I'm using the following code:
require 'mechanize'
@hashes = []
# Initialize Mechanize object
a = Mechanize.new
# Begin scraping
a.get('http://www.marktplaats.nl/') do |page|
groups = page.search('//*[(@id = "navigation-categories")]//a')
groups.each_with_index do |group, index_1|
a.get(group[:href]) do |page_2|
categories = page_2.search('//*[(@id = "category-browser")]//a')
categories.each_with_index do |category, index_2|
a.get(category[:href]) do |page_3|
search_attributes = page_3.search('//*[contains(concat( " ", @class, " " ), concat( " ", "heading", " " ))]')
search_attributes.each_with_index do |attribute, index_3|
item = {
id: "#{index_1}_#{index_2}",
name: category.text,
group: group.text,
:search_attributes => {
:index_3.to_s => "#{attribute.text unless attribute.text == 'Outlet '}"
}
}
@hashes << item
puts item
end
end
end
end
end
end
# Open file and begin
File.open("json/light/#{Time.now.strftime '%Y%m%d%H%M%S'}_light_categories.json", 'w') do |f|
puts '# Writing category data to JSON file'
f.write(@hashes.to_json)
puts "|-----------> Done. #{@hashes.length} written."
end
puts '# Finished.'
The question is what's causing this and how do I solve it?
Update
A big thanks to arie-shaw for his answer.
Here's the working code:
require 'mechanize'
@hashes = []
# Initialize Mechanize object
a = Mechanize.new
# Begin scraping
a.get('http://www.marktplaats.nl/') do |page|
groups = page.search('//*[(@id = "navigation-categories")]//a')
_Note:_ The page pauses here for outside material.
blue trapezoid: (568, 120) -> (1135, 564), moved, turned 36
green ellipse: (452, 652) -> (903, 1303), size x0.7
groups.each_with_index do |group, index_1|
a.get(group[:href]) do |page_2|
categories = page_2.search('//*[(@id = "category-browser")]//a')
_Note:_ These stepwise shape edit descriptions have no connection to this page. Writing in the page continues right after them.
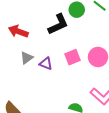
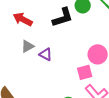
pink square: (73, 57) -> (85, 72), moved

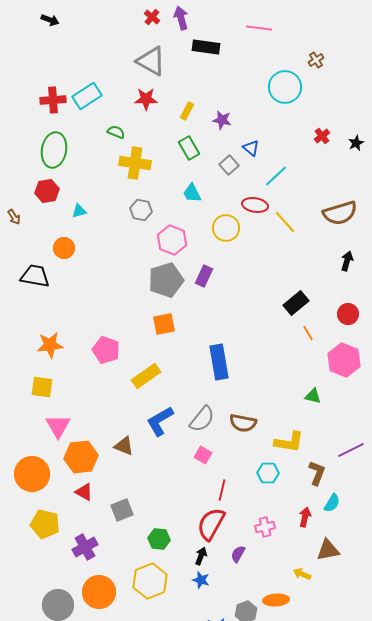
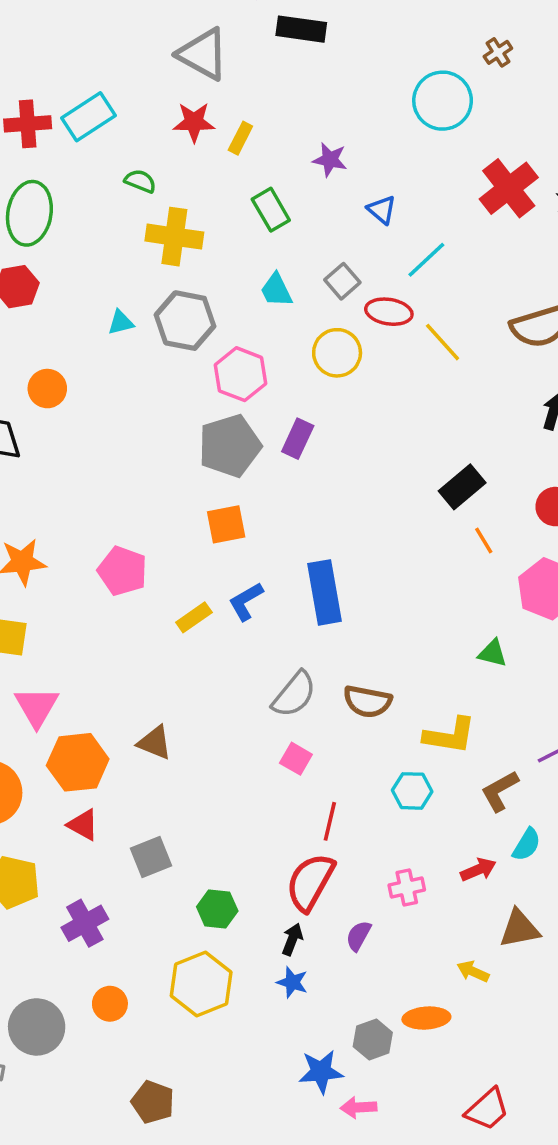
yellow rectangle: (187, 111) -> (240, 138), moved
red cross: (322, 136) -> (509, 188), size x2.0
gray square: (229, 165) -> (342, 281), moved
gray hexagon: (141, 210) -> (185, 321), size x1.5
cyan triangle: (79, 211) -> (121, 322), moved
yellow rectangle: (146, 376) -> (194, 617), size x0.7
blue L-shape: (160, 421) -> (246, 601), moved, size x0.7
brown L-shape: (317, 473) -> (500, 791), turned -140
red arrow: (305, 517) -> (478, 870), turned 54
orange circle: (99, 592) -> (110, 1004), size x0.6

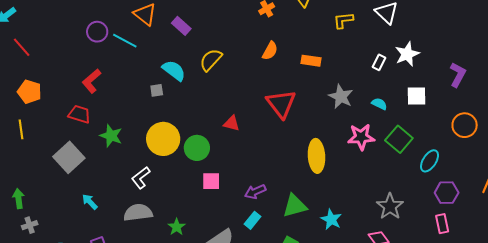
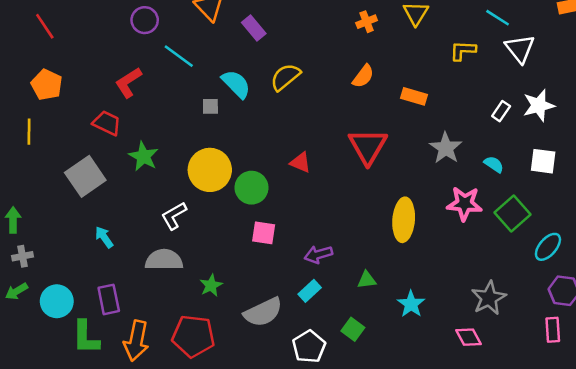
cyan line: (125, 41) -> (179, 56), moved
green triangle: (295, 206) -> (367, 280), size x0.6

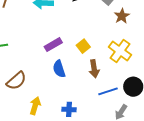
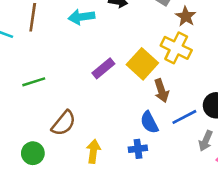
yellow square: (83, 46) -> (142, 64), size x1.6
yellow cross: (120, 51) -> (176, 48), moved
blue semicircle: (59, 69) -> (149, 122), moved

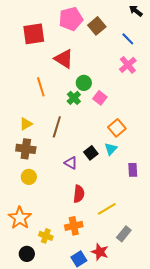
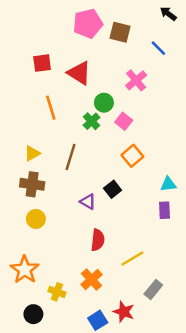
brown square: (97, 26) -> (120, 32), turned -36
red square: (34, 34) -> (42, 63), moved, size x0.7
pink cross: (128, 65) -> (136, 80), moved
orange square: (117, 128) -> (132, 156), moved
cyan triangle: (111, 149) -> (168, 184), moved, turned 40
orange cross: (74, 226) -> (92, 280), turned -30

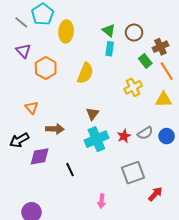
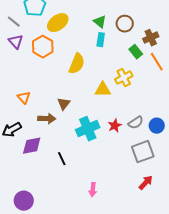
gray line: (21, 22) -> (14, 22), moved
yellow ellipse: (66, 31) -> (58, 23), turned 50
orange hexagon: (46, 68) -> (43, 47), moved
yellow triangle: (163, 100) -> (103, 90), moved
brown triangle: (92, 114) -> (64, 104), moved
gray square: (133, 173) -> (143, 152), moved

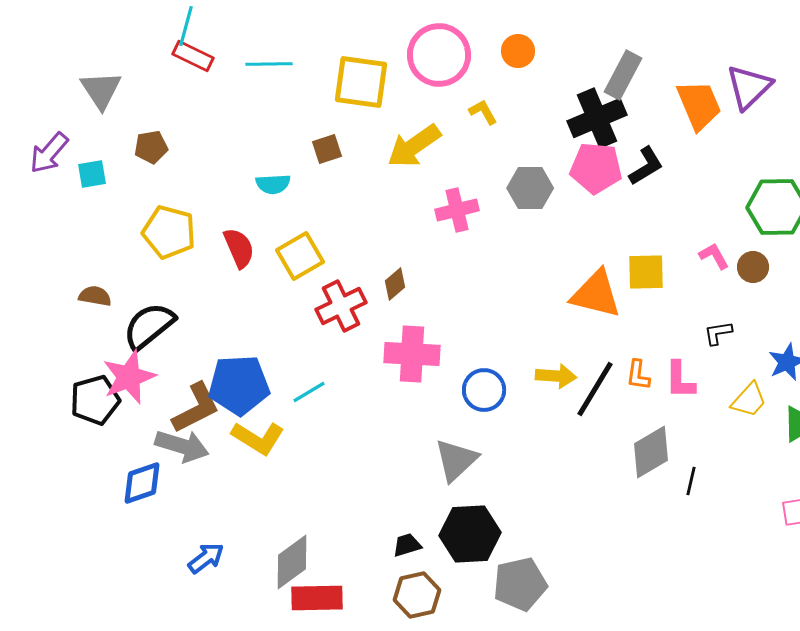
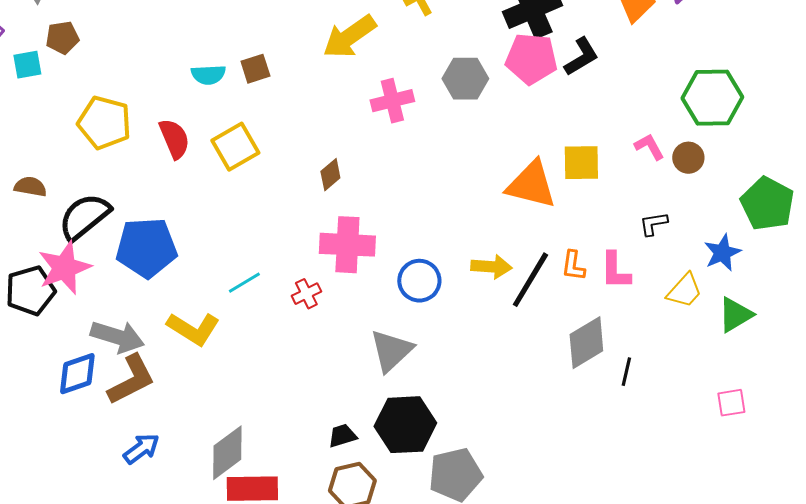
brown pentagon: (151, 147) -> (62, 38), moved
brown square: (327, 149) -> (255, 69), moved
red cross: (341, 306) -> (306, 294), moved, size x0.6
blue pentagon: (239, 385) -> (146, 248), moved
brown L-shape: (196, 408) -> (131, 380), moved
categories.each_with_index do |category, index_2|
a.get(category[:href]) do |page_3|
search_attributes = page_3.search('//*[contains(concat( " ", @class, " " ), concat( " ", "heading", " " ))]')
attributes_hash = {}
search_attributes.each_with_index do |attribute, index_3|
attributes_hash[index_3.to_s] = "#{attribute.text unless attribute.text == 'Outlet '}"
end
item = {
id: "#{index_1}.#{index_2}",
name: category.text,
group: group.text,
:search_attributes => attributes_hash
}
@hashes << item
puts item
end
end
end
end
end
# Open file and begin
File.open("json/light/#{Time.now.strftime '%Y%m%d%H%M%S'}_light_categories.json", 'w') do |f|
puts '# Writing category data to JSON file'
f.write(@hashes.to_json)
puts "|-----------> Done. #{@hashes.length} written."
end
puts '# Finished.'
The most inner
each_with_index
should be only be used to generate thesearch_attributes
hash, rather than an element hash of the top level array in the result.